__What you need to do__
Repetition must be exact and must stop with the line bearing "8: (464, 313)". It begins at the first line of the records and includes no pictures.

__Extracted data__
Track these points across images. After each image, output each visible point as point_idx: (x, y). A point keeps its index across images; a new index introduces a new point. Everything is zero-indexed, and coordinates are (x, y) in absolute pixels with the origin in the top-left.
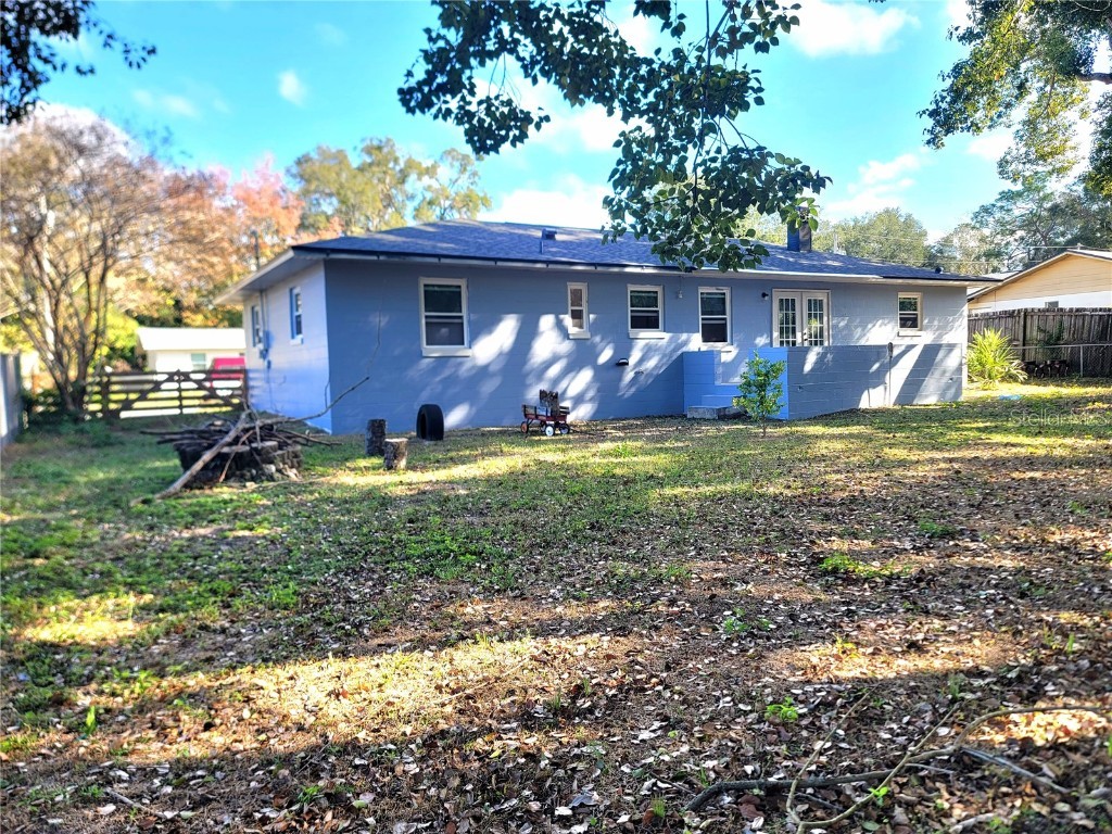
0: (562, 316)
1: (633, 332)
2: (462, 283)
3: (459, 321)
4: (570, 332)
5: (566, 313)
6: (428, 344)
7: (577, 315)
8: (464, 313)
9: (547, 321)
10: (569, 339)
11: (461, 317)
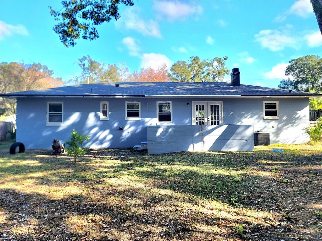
0: (98, 113)
1: (127, 118)
2: (62, 103)
3: (60, 115)
4: (101, 118)
5: (99, 111)
6: (49, 122)
7: (105, 113)
8: (62, 112)
9: (92, 115)
10: (100, 120)
11: (61, 114)
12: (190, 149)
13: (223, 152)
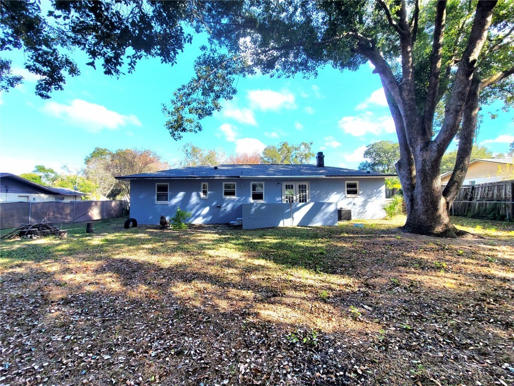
1: (224, 197)
2: (168, 184)
4: (201, 197)
5: (200, 191)
6: (157, 200)
7: (205, 192)
9: (194, 194)
11: (167, 193)
12: (281, 225)
13: (310, 227)
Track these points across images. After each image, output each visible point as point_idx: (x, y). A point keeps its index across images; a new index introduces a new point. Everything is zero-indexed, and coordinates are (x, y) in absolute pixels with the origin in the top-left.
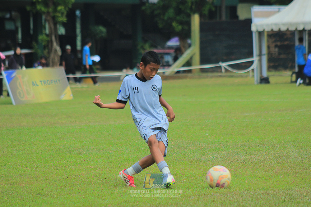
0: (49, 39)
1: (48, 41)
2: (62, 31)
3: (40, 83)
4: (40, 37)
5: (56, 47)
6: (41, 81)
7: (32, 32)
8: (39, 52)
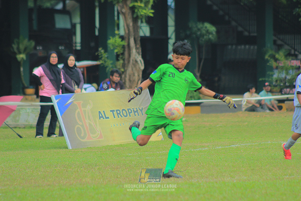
0: (124, 43)
1: (123, 47)
2: (145, 30)
3: (112, 112)
4: (111, 41)
5: (136, 56)
6: (113, 111)
7: (97, 33)
8: (109, 63)
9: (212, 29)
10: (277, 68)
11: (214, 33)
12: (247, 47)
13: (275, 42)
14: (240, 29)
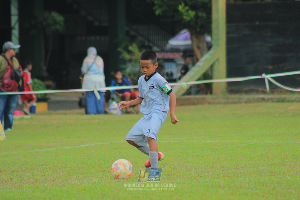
9: (60, 18)
10: (130, 61)
11: (62, 23)
12: (98, 38)
13: (127, 33)
14: (90, 18)
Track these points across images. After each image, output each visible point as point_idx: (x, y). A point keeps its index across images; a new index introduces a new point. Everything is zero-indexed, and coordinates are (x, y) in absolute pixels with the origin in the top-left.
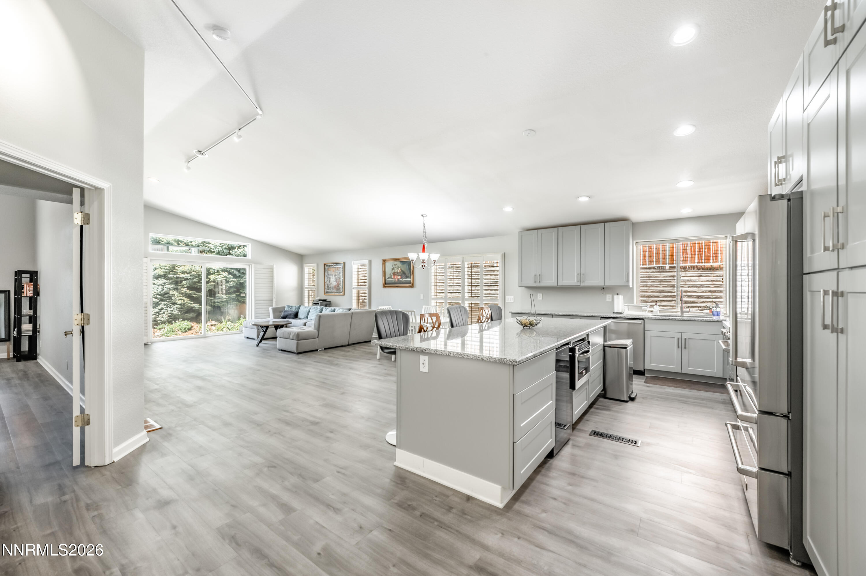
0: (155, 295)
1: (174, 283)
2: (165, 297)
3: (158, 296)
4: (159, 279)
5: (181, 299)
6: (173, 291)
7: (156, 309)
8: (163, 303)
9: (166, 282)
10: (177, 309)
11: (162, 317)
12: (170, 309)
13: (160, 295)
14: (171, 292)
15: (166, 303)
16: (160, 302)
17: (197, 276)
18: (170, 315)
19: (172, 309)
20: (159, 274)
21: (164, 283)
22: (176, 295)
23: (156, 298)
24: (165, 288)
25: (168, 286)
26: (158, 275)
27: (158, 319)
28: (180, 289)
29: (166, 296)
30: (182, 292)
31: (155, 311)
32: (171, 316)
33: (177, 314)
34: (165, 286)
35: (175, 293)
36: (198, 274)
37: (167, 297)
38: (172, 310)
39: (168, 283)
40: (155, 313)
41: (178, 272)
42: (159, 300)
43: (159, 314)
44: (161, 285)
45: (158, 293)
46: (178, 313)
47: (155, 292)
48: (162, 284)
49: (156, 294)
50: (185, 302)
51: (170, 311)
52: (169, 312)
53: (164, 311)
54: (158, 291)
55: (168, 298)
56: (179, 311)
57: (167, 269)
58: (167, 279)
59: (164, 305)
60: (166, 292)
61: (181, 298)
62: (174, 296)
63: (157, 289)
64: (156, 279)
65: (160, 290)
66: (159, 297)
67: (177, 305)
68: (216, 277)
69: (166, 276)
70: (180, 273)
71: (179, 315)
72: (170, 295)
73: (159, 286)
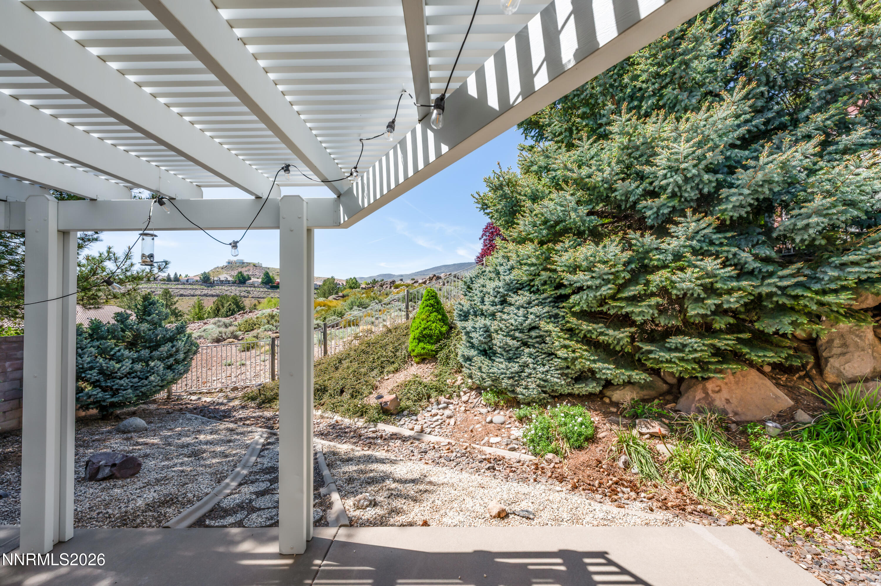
0: (512, 330)
1: (550, 302)
2: (531, 337)
3: (517, 334)
4: (520, 292)
5: (566, 347)
6: (548, 323)
7: (514, 365)
8: (527, 350)
9: (533, 298)
10: (557, 370)
11: (526, 388)
12: (542, 369)
13: (522, 332)
14: (542, 324)
15: (532, 350)
16: (522, 348)
17: (611, 277)
18: (542, 383)
19: (547, 368)
20: (518, 281)
21: (529, 303)
22: (553, 334)
23: (514, 338)
24: (531, 314)
25: (534, 310)
26: (517, 283)
27: (518, 390)
28: (564, 317)
29: (533, 334)
30: (568, 325)
31: (513, 370)
32: (545, 387)
33: (557, 383)
34: (531, 310)
35: (550, 327)
36: (613, 270)
37: (536, 337)
38: (547, 371)
39: (536, 301)
40: (512, 373)
41: (559, 269)
42: (519, 343)
43: (520, 376)
44: (522, 307)
45: (517, 326)
46: (559, 381)
47: (512, 325)
48: (525, 305)
49: (513, 327)
50: (577, 354)
51: (543, 373)
52: (539, 376)
53: (530, 371)
54: (516, 320)
55: (538, 340)
56: (562, 374)
57: (533, 265)
58: (534, 293)
59: (530, 355)
60: (533, 325)
61: (567, 342)
62: (549, 336)
63: (516, 317)
64: (514, 293)
65: (520, 319)
66: (520, 335)
67: (556, 360)
68: (674, 278)
69: (532, 284)
70: (563, 271)
71: (562, 385)
72: (542, 333)
73: (518, 309)
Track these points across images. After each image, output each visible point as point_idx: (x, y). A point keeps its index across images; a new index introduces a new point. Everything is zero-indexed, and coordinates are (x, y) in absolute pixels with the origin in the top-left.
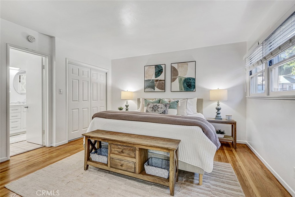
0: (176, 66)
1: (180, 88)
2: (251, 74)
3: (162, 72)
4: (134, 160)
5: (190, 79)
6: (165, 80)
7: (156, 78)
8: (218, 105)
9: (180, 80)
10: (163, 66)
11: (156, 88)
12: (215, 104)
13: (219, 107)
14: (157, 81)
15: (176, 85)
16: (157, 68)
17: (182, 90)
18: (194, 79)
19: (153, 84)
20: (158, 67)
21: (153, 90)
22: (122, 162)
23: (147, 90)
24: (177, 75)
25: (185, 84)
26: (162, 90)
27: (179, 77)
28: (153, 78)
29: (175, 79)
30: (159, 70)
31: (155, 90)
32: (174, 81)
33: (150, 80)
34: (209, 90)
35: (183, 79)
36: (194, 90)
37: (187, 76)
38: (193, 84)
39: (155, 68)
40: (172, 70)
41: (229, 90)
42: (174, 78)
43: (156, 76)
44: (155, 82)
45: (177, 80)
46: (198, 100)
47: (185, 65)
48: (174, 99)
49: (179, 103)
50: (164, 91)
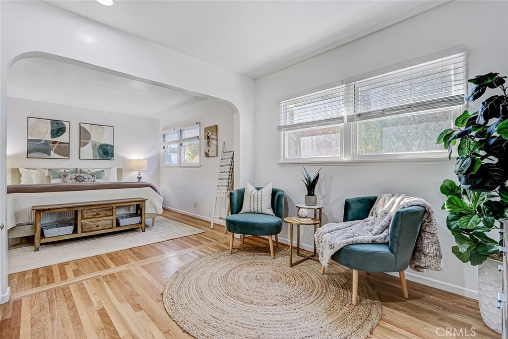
0: (87, 127)
1: (93, 155)
2: (164, 148)
3: (64, 131)
4: (111, 218)
5: (107, 145)
6: (69, 143)
7: (52, 138)
8: (139, 174)
9: (94, 145)
10: (67, 124)
11: (52, 153)
12: (136, 174)
13: (140, 176)
14: (55, 142)
15: (88, 151)
16: (56, 125)
17: (96, 157)
18: (113, 147)
19: (46, 147)
20: (57, 123)
21: (46, 156)
22: (98, 224)
23: (32, 155)
24: (90, 139)
25: (101, 152)
26: (64, 156)
27: (92, 141)
28: (48, 137)
29: (87, 143)
30: (58, 129)
31: (50, 155)
32: (84, 146)
33: (41, 141)
34: (130, 160)
35: (98, 145)
36: (112, 159)
37: (103, 143)
38: (110, 152)
39: (51, 123)
40: (82, 131)
41: (149, 160)
42: (84, 142)
43: (53, 135)
44: (51, 144)
45: (90, 145)
46: (118, 169)
47: (100, 129)
48: (93, 169)
49: (105, 172)
50: (68, 158)
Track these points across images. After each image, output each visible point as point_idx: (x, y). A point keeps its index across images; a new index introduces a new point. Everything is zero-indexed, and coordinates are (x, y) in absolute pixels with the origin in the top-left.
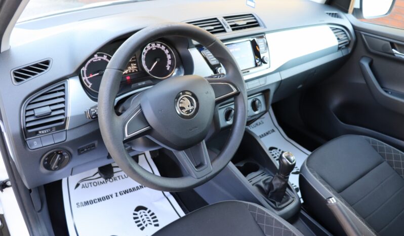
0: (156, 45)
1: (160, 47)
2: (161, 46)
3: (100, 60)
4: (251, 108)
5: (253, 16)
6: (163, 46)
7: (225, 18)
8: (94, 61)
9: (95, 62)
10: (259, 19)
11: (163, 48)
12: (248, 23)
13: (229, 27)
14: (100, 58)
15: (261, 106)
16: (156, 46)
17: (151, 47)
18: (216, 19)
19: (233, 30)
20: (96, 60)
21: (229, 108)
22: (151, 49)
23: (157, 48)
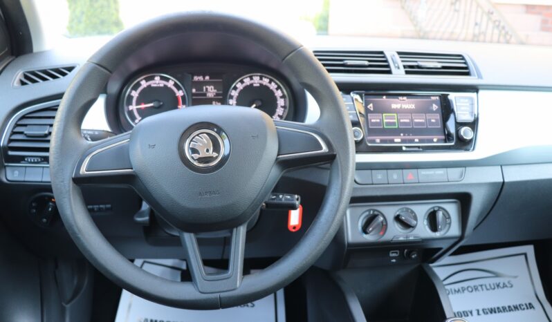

__Response to this exercise__
Track these points across images. After each image, output each visible point as point_idx: (x, y). A point keeps its index across images; a new index introduces a new point. Everything is zero-indexed, and coordinates are (x, y) in absolute pixels with the origin in the top-left.
0: (562, 316)
1: (633, 332)
2: (462, 283)
3: (459, 321)
4: (570, 332)
5: (566, 313)
6: (428, 344)
7: (577, 315)
8: (464, 313)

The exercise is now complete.